Si saprà a metà giugno se gli US Open, in calendario dal 24 agosto al 13 settembre, si giocheranno ed eventualmente se sarà mantenuta la sede di Flushing Meados a New York, una delle città più colpite dalla pandemia da coronavirus.

In attesa di conferme sembra che, per bilanciare le perdite di uno Slam che con ogni probabilità si giocherà a porte chiuse, gli organizzatori stiano pensando a ridurre il montepremi sia per il maschile che per il femminile del 5% per cento rispetto al 2019, quando fu di 57 milioni di dollari. Ventilata anche l’ipotesi di non disputare il torneo di doppio misto, le qualificazioni, il torneo di tennis in carrozzina e i tabelloni junior. Per i tabelloni di doppio si considera invece la riduzione del numero di partecipanti. Ancora nulla di ufficiale da parte dell’Usta, ma l’indirizzo sembra questo.

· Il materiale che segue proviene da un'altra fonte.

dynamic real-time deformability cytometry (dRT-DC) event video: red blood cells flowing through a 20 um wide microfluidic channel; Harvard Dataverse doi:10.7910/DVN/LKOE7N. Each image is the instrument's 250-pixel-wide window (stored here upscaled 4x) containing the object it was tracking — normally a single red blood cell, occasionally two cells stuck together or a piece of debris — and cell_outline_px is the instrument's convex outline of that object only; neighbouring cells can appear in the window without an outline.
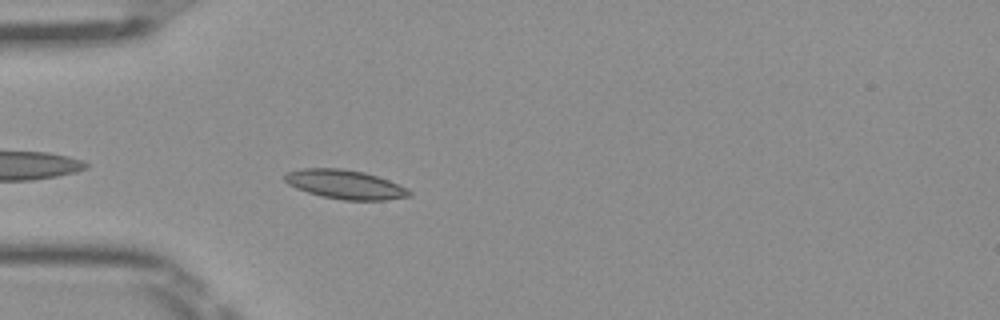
{"species": "Egyptian fruit bat (a non-hibernating species)", "species_latin": "Rousettus aegyptiacus", "temperature_condition": "room temperature", "stored_images_in_passage": 39, "camera_frame_rate_fps": 3000, "um_per_image_px": 0.085, "frame": {"image": 1, "passage_image": 3, "time_ms": 0.667, "image_size_px": [1000, 320], "cell_outline_px": [[412, 196], [384, 200], [344, 200], [324, 196], [308, 192], [296, 188], [288, 184], [284, 180], [284, 176], [288, 172], [304, 168], [340, 168], [364, 172], [388, 180], [408, 188], [412, 192]], "centroid_in_image_um": [29.36, 15.68], "position_along_channel_um": 55.6, "area_um2": 20.92}}
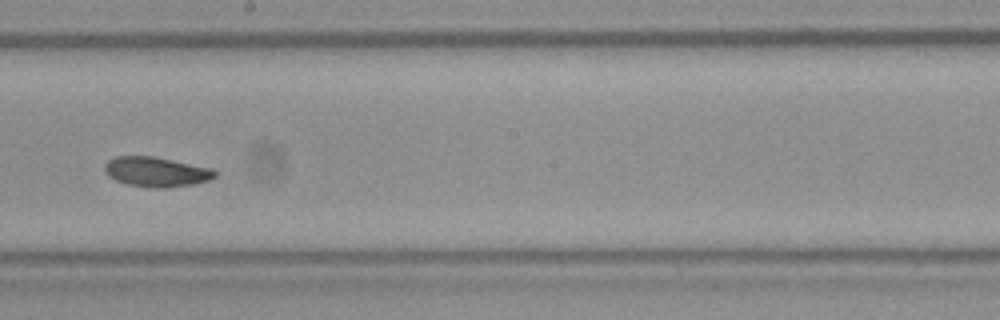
{"frame": {"image": 2, "passage_image": 17, "time_ms": 5.333, "image_size_px": [1000, 320], "cell_outline_px": [[216, 176], [208, 180], [192, 184], [168, 188], [160, 188], [128, 184], [116, 180], [108, 176], [104, 172], [104, 164], [108, 160], [116, 156], [152, 156], [212, 168], [216, 172]], "centroid_in_image_um": [13.26, 14.6], "position_along_channel_um": 234.9, "area_um2": 19.02}}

Novak Djokovic ha espresso più di una perplessità sulla possibilità che gli Us Open, lo Slam americano sul cemento di Flushing Meadows, possa regolarmente disputarsi a fine estate. “Dovremo dormire in hotel vicini all’aeroporto, facendo due o tre test a settimana – sottolinea all’emittente Prva tv il fuoriclasse serbo, numero uno del ranking mondiale – Inoltre avremmo diritto ad una sola persona del nostro staff senza prendere in considerazione allenatori, preparatori e fisioterapisti. Con queste misure mi sembra impossibile, è un protocollo estremo”. E ancora: “Capisco che ci sono motivi finanziari e contrattuali che spingono a far giocare il torneo, ma mi sembra tutto molto complicato. Staremo a vedere”.